Mandibles (November 18)
Director Quentin Dupieux (Rubber) has carved out a niche for himself making movies that mix absurdist comedy with genre conventions. With Mandibles he keeps carving via the story of two small-time criminals who decide to tame a giant fly to aid their crimes. Things, as you might guess, don’t go according to plan.
The Great (Season 2 Premiere, November 19)
Speaking of mixing genres, Elle Fanning returns for a second season of comedy and Russian history in this much-liked retelling of the life of Catherine the Great. This second season finds Catherine still vying for control of the throne with her husband Peter III (Nicholas Hoult), a battle of will that threatens to erupt into outright violence.

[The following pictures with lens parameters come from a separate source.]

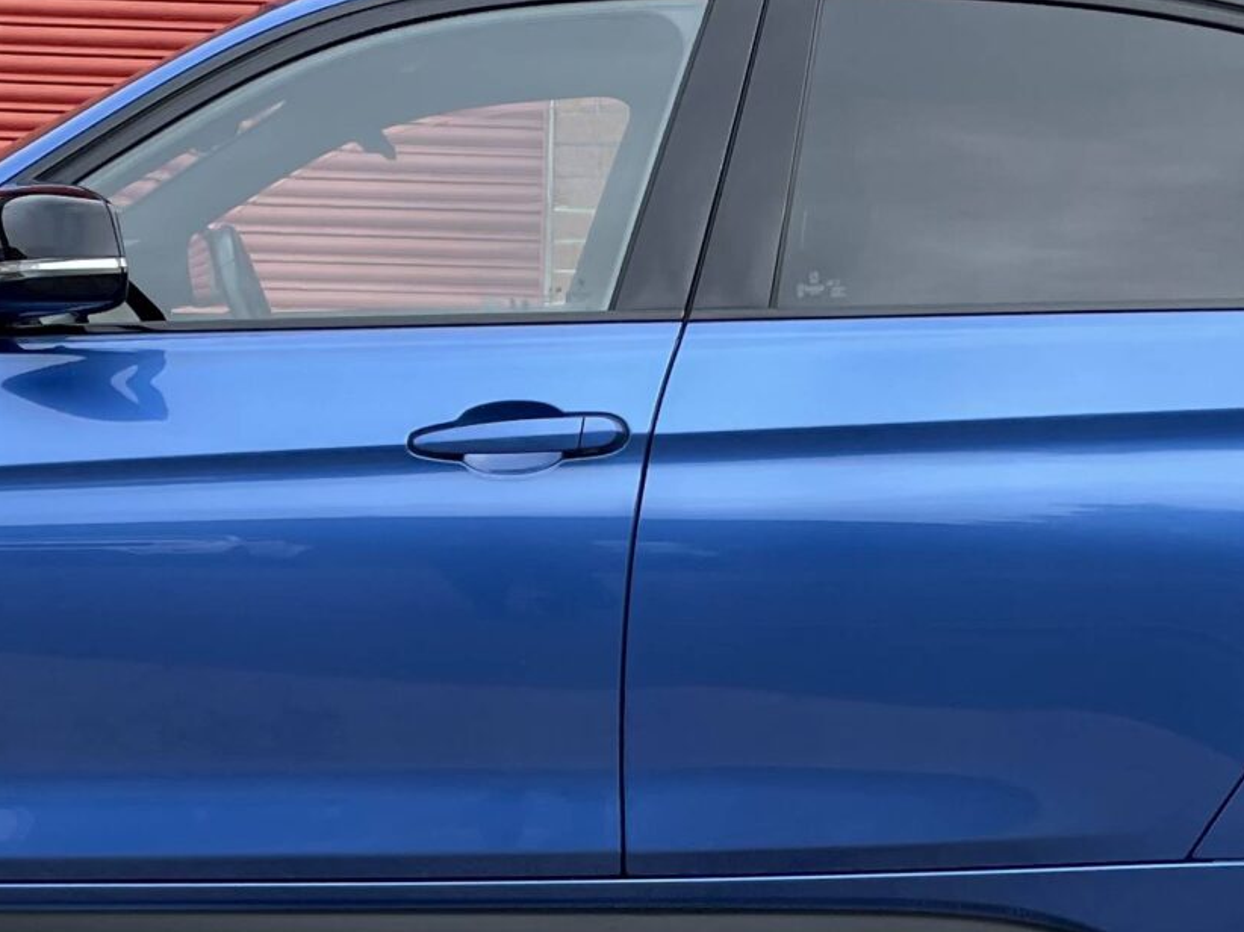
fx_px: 2910
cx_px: 525
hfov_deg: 24.1
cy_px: 738
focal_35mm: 81
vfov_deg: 18.0
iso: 32
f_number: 1.6
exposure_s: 1/419
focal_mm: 4.2
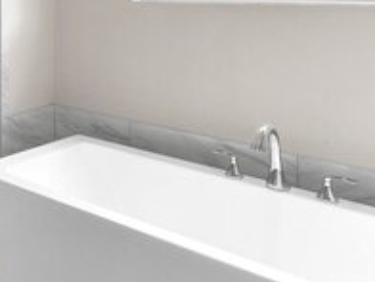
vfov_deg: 30.3
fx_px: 477
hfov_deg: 29.3
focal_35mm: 44
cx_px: -168
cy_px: -7
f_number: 6.3
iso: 1000
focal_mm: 14
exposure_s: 1/60
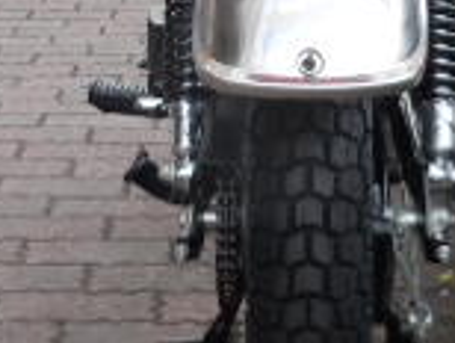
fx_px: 1527
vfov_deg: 12.6
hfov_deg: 16.9
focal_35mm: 116
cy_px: -9
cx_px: 216
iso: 100
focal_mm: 5
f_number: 3.7
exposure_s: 1/200
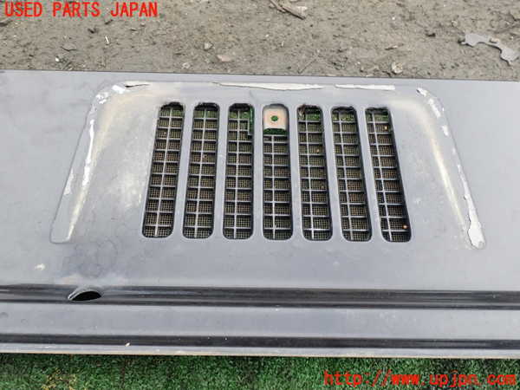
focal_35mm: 30
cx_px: 260
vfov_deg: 46.8
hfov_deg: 60.0
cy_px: 195
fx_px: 451
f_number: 3.2
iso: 100
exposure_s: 1/80
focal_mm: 5.4
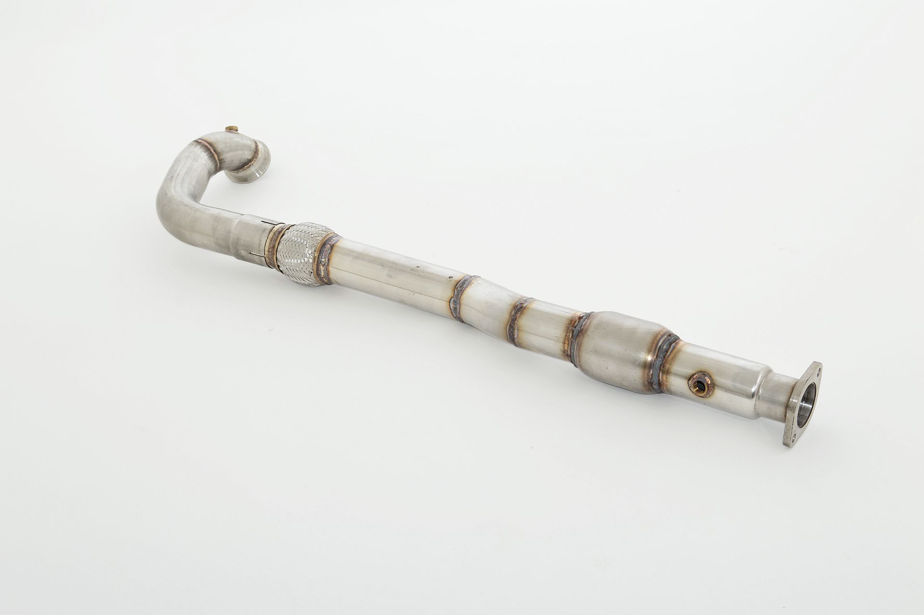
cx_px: 462
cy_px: 308
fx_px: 1346
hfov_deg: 37.9
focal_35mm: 52
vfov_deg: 25.7
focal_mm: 35
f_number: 10
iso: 200
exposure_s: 1/200
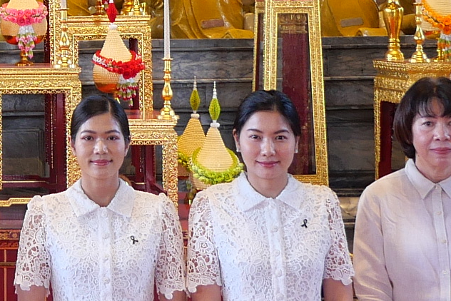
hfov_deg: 14.1
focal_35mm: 141
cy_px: -80
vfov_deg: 9.6
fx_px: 1767
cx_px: -104
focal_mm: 12
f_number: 4
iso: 200
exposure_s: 1/15
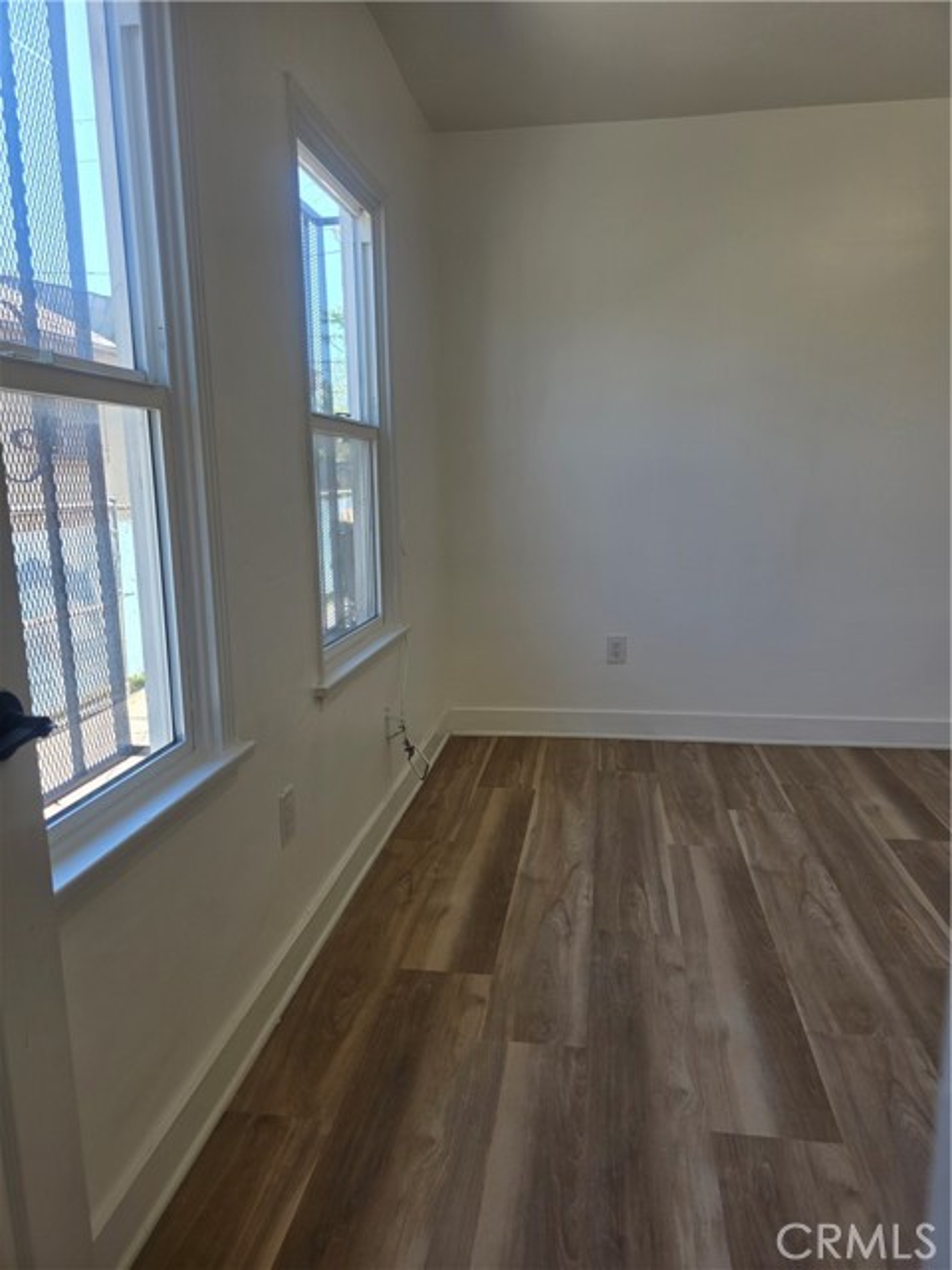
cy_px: 635
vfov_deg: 73.9
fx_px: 843
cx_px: 476
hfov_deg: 58.9
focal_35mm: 23
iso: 25
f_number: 1.7
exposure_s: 1/120
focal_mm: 6.3
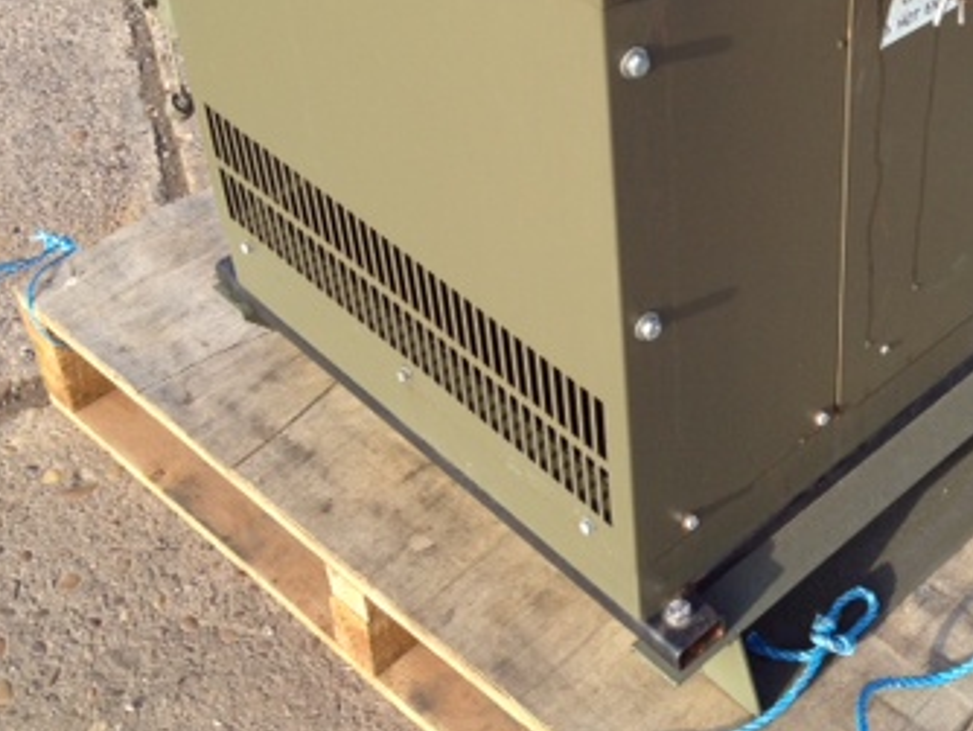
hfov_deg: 27.8
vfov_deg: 21.3
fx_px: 1885
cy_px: 38
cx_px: 891
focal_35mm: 67
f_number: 2.4
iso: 64
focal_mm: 4.28
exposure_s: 1/341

Ride the Eagle (November 25)
We really haven’t seen enough of Jake Johnson lately and though this comedy didn’t make much of an impression when it arrived in theaters it looks like it might deserve a second life. Johnson plays Leif, who stands to come into a desirable inheritance but only if he fulfills the obligations of his mother’s to-do list. D’Arcy Carden, Susan Sarandon, and J.K. Simmons co-star.
Pig (November 26)
What do you do when you’re a reclusive truffle hunter and thieves steal your beloved pig? If you’re Rob (Nicolas Cage), the protagonist of this first feature by Michael Sarnoski, you reluctantly head into the city, look for the pig, and confront your past. That might sound like the premise of a John Wick-like tale of revenge, but viewers should expect something far more reflective and lyrical (and far less violent) than the set-up suggests. If you missed one of the year’s best movies when it played theaters a few months ago, now’s your chance to catch up.
All Light, Everywhere (November 29)
Documentarian Theo Anthony’s (Rat Film) latest uses a look at police body cameras as a jumping-off point to discuss how we look at surveillance, prejudice, misperceptions, and how we don’t always see what we think we’re seeing when we look at the world.